DATA FOR ANALYSIS:
★ ★ ★

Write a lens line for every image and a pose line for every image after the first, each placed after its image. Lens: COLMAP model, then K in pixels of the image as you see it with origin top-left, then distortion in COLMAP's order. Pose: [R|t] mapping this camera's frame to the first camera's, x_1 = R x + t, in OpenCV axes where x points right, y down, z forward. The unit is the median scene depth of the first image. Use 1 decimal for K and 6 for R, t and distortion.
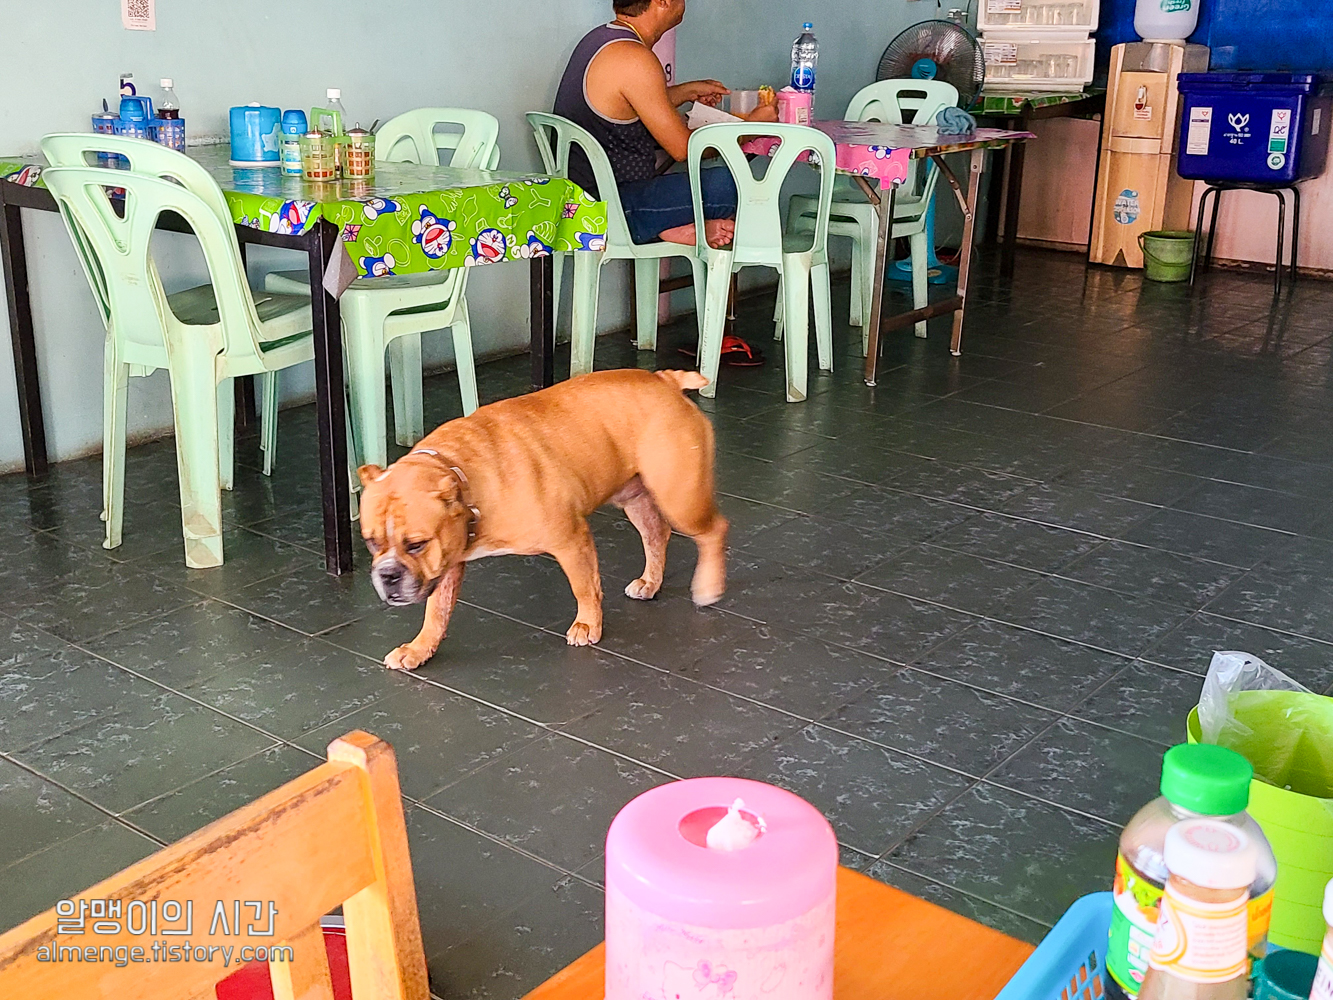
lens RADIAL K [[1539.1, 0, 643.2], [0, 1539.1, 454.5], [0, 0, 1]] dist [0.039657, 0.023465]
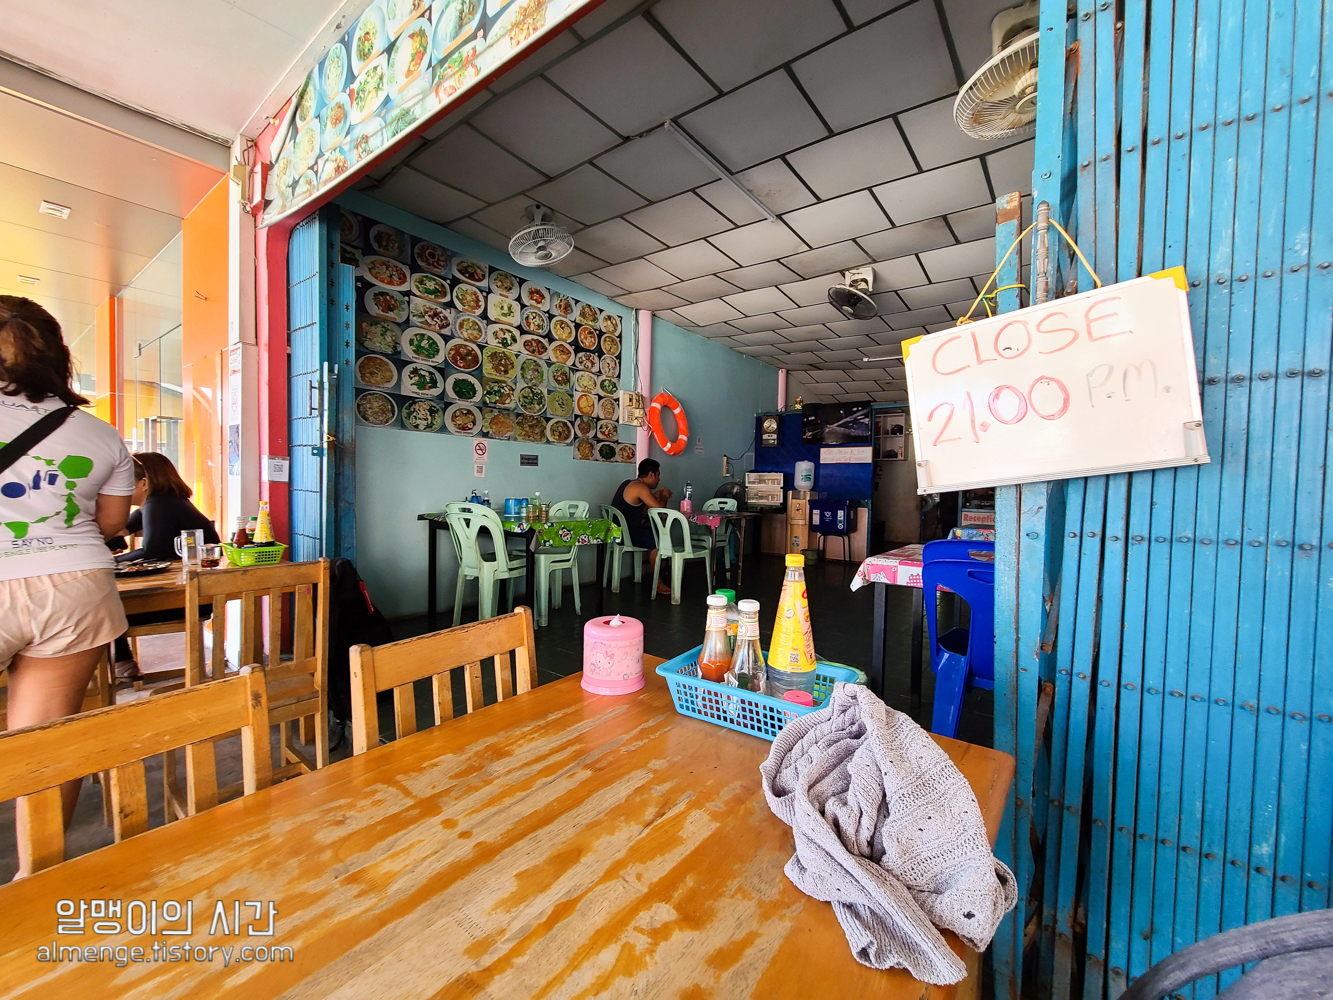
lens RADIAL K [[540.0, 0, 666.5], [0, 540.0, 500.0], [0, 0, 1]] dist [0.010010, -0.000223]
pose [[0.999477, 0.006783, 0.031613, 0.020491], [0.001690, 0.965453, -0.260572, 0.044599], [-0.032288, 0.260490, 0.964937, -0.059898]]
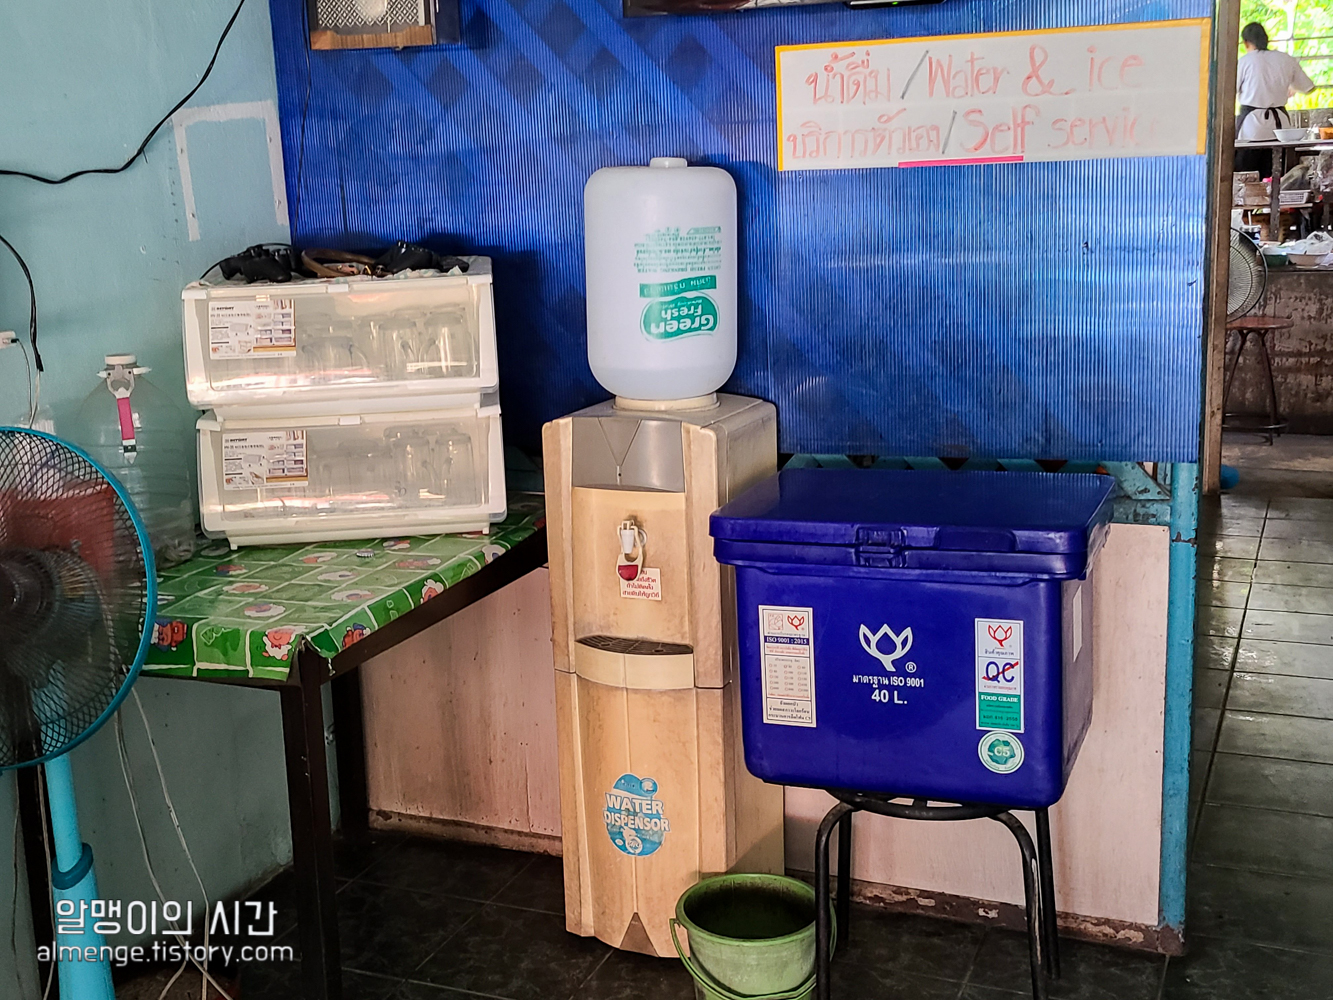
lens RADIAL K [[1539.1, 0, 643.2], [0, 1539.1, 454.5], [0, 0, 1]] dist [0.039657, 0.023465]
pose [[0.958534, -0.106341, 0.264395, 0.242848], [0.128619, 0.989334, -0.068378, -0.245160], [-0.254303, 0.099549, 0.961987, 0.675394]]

★ ★ ★

EXERCISE DESCRIPTION: The listing above should be transcribed word for word, with its pictures left out.

RESPONSE AREA:
Write a lens line for every image and a pose line for every image after the first, each placed after its image. Lens: COLMAP model, then K in pixels of the image as you see it with origin top-left, then distortion in COLMAP's order. Pose: [R|t] mapping this camera's frame to the first camera's, x_1 = R x + t, in OpenCV axes where x points right, y down, z forward. The unit is the median scene depth of the first image. Use 1 decimal for K and 6 for R, t and distortion.
lens RADIAL K [[1539.1, 0, 643.2], [0, 1539.1, 454.5], [0, 0, 1]] dist [0.039657, 0.023465]
lens RADIAL K [[540.0, 0, 666.5], [0, 540.0, 500.0], [0, 0, 1]] dist [0.010010, -0.000223]
pose [[0.999477, 0.006783, 0.031613, 0.020491], [0.001690, 0.965453, -0.260572, 0.044599], [-0.032288, 0.260490, 0.964937, -0.059898]]
lens RADIAL K [[1539.1, 0, 643.2], [0, 1539.1, 454.5], [0, 0, 1]] dist [0.039657, 0.023465]
pose [[0.958534, -0.106341, 0.264395, 0.242848], [0.128619, 0.989334, -0.068378, -0.245160], [-0.254303, 0.099549, 0.961987, 0.675394]]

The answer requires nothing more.